Deutsche Metropolen glänzen im internationalen Vergleich

Die Zeiten, in denen Immobilien als wertstabil bezeichnet werden konnten, sind vorbei. Vor allem in den ländlichen Regionen sind die Immobilienpreise bereits seit Jahren am Fallen: Grund ist ein spürbarer Rückgang der Nachfrage. Zunehmend mehr Menschen ziehen in die Städte, weil sie dort auf einen besseren Arbeitsmarkt blicken können – was sich natürlich auch auf die dortigen Immobilienpreise auswirkt. Während die Immobilienpreise in den meisten Regionen am Fallen sieht, ziehen sie in wirtschaftlich starken Regionen, insbesondere in den Metropolregionen stark an.

Immobilien, die sich in Städten wie Frankfurt am Main, Berlin oder München befinden, liegen bei Kaufinteressenten wie auch bei Mietern sehr hoch im Kurs. Verwunderlich ist dies nicht, denn neben guten Arbeitsmärkten haben diese Städte auch sonst viel zu bieten. Zu diesem Ergebnis ist auch die internationale Maklergesellschaft „Knight Frank“ gekommen, die kürzlich eine Liste bzw. ein Ranking mit den 40 attraktivsten Städten der Welt veröffentlicht hat.

Die Bewohner der genannten Städte können sich freuen: Sie haben im Ranking besonders gut abgeschnitten – insbesondere im Hinblick auf die Untersuchung der Lebensqualität. Was die Lebensqualität in den Metropolen betrifft, belegen Frankfurt, Berlin und München die Plätze 4 bis 6 – somit landen sie nur knapp hinter den Metropolen, New York, London und Paris. Und auch was die wirtschaftliche Attraktivität betrifft, können sich die deutschen Metropolstädte sehen lassen: Im entsprechenden Ranking konnten ebenfalls sehr gute Plätze belegt werden.

Es sprechen also gleich mehrere Punkte dafür, in eine Metropole oder zumindest in eine Metropolregion zu ziehen. Allerdings sollte man sich der Tatsache bewusst sein, dass sowohl die Immobilienpreise, als auch die Mieten in diesen Städten entsprechend hoch ausfallen und man dementsprechend tief in die Tasche greifen muss.

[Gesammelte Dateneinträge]

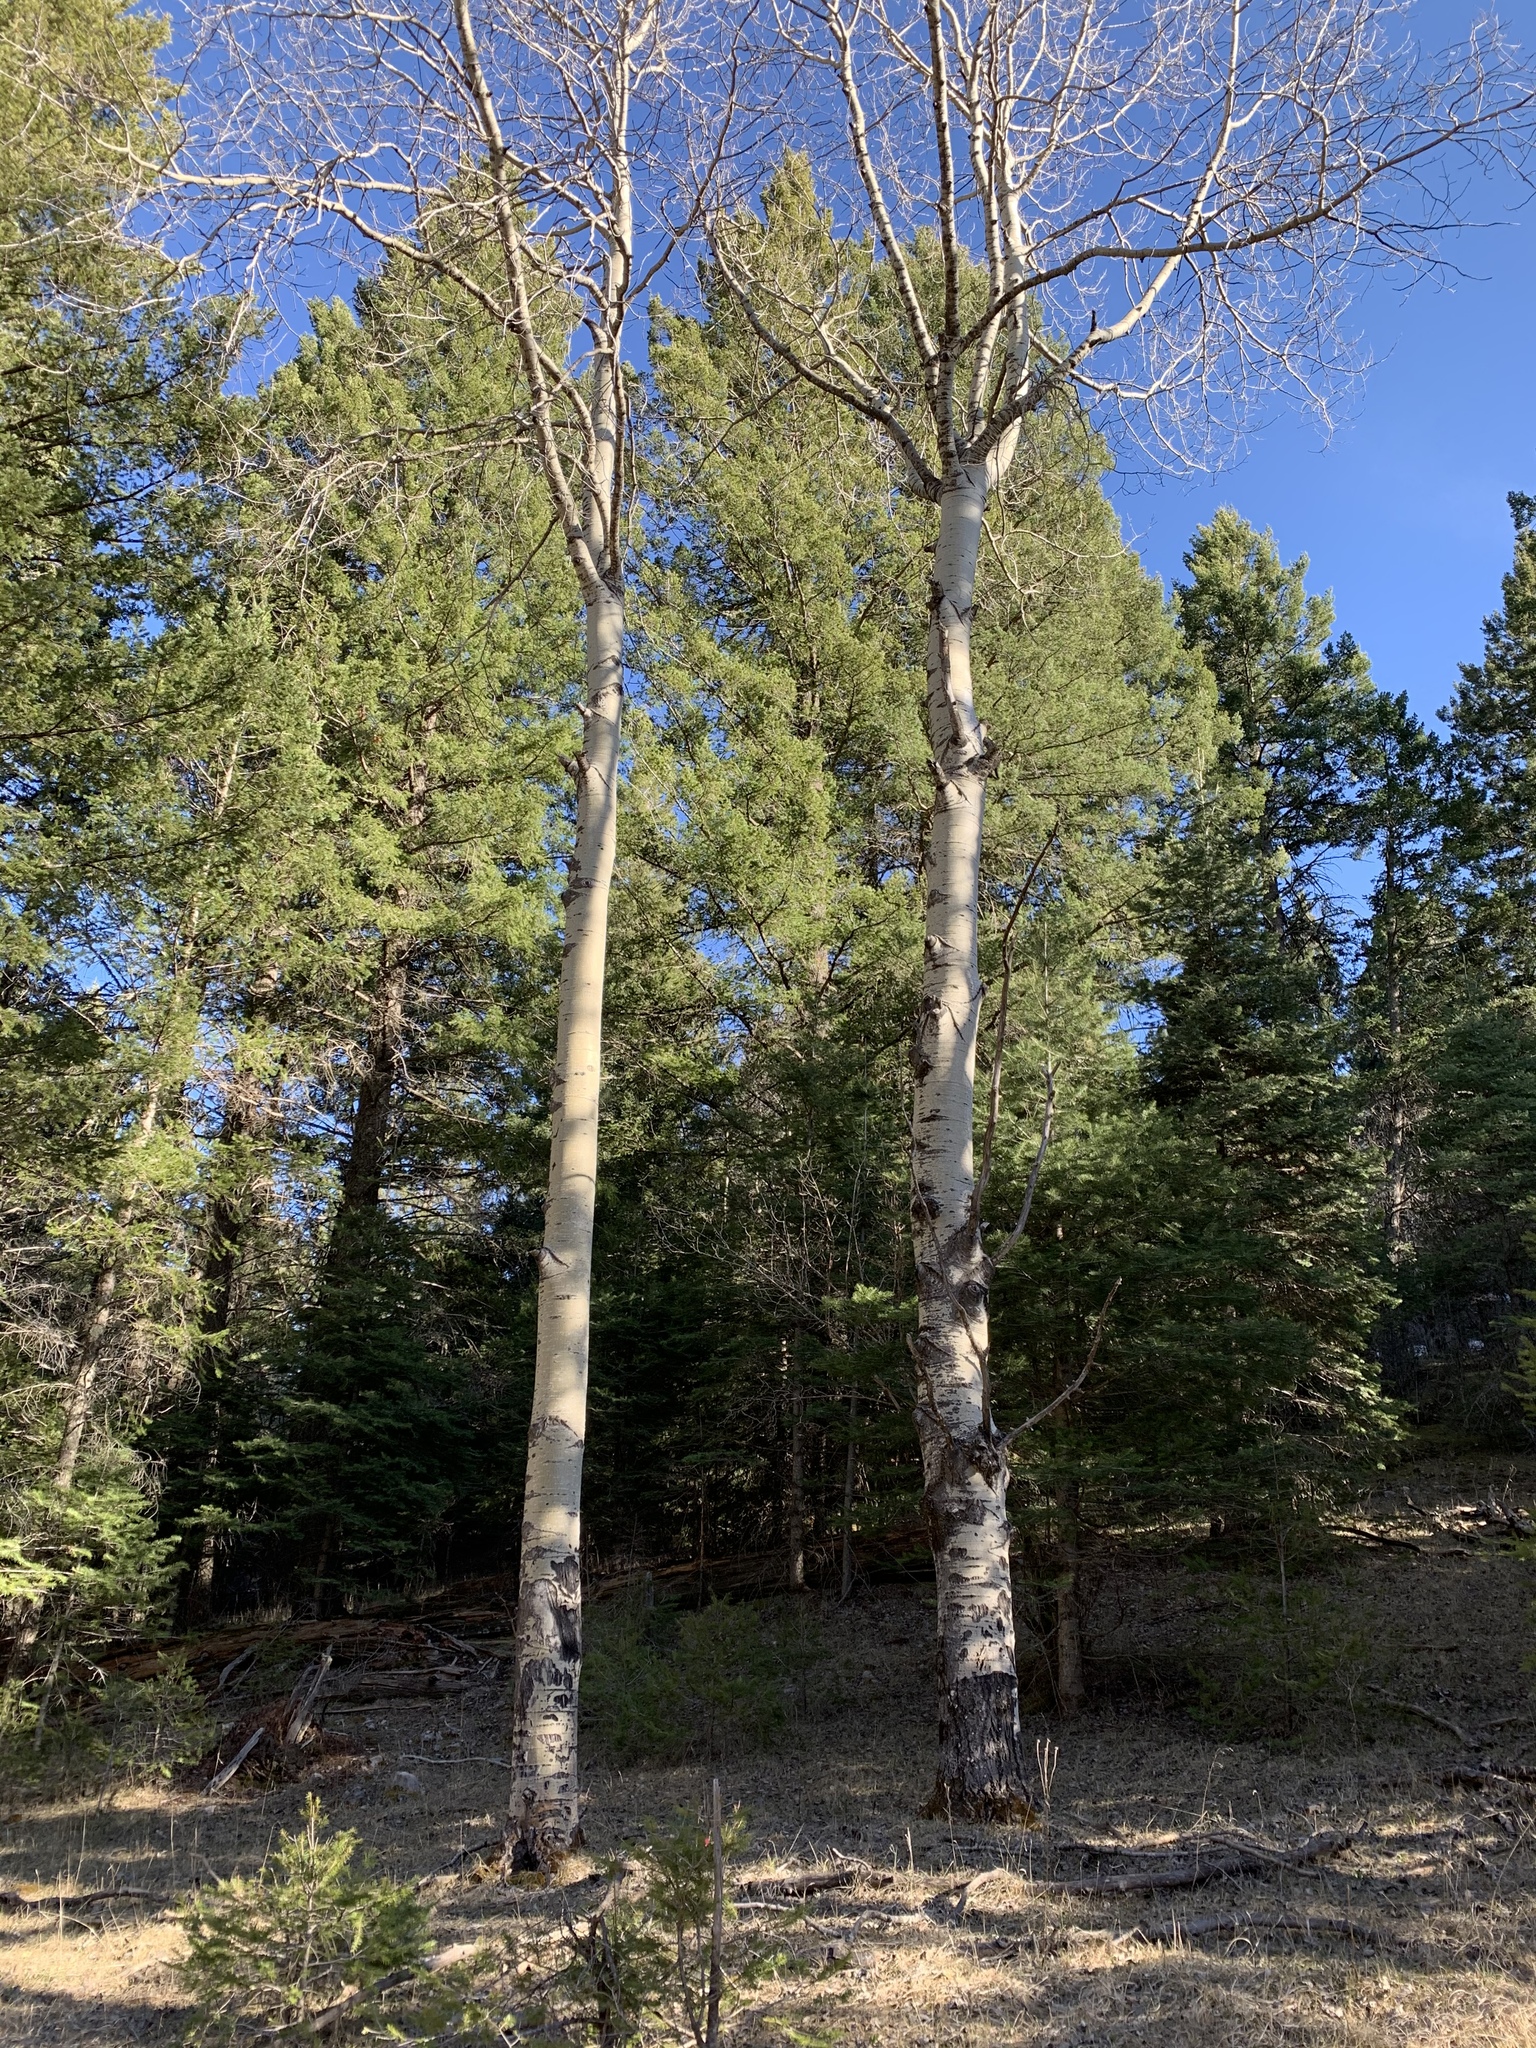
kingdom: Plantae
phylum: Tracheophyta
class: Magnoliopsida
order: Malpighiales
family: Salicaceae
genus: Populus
...
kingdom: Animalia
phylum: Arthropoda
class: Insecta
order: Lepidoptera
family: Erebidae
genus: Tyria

- **AUFGABEN**:
[A] Wiederholen Sie den Textauszug wörtlich ab der Stelle, die mit „Die Zeiten, in“ einsetzt, bis einschließlich „Metropolregionen stark an.“.
[B] Fassen Sie den Textauszug in zwei Sätzen zusammen.
Stützen Sie sich ausschließlich auf den Textauszug.

- **LÖSUNGEN**:
[A]
Die Zeiten, in denen Immobilien als wertstabil bezeichnet werden konnten, sind vorbei. Vor allem in den ländlichen Regionen sind die Immobilienpreise bereits seit Jahren am Fallen: Grund ist ein spürbarer Rückgang der Nachfrage. Zunehmend mehr Menschen ziehen in die Städte, weil sie dort auf einen besseren Arbeitsmarkt blicken können – was sich natürlich auch auf die dortigen Immobilienpreise auswirkt. Während die Immobilienpreise in den meisten Regionen am Fallen sieht, ziehen sie in wirtschaftlich starken Regionen, insbesondere in den Metropolregionen stark an.

[B] Weil immer mehr Menschen wegen besserer Arbeitsmärkte in die Städte ziehen, fallen die Immobilienpreise in ländlichen Regionen, während Immobilien in Frankfurt am Main, Berlin und München sehr gefragt sind. Im Ranking der Maklergesellschaft „Knight Frank“ belegen diese drei Städte bei der Lebensqualität die Plätze 4 bis 6, doch fallen Immobilienpreise und Mieten dort entsprechend hoch aus.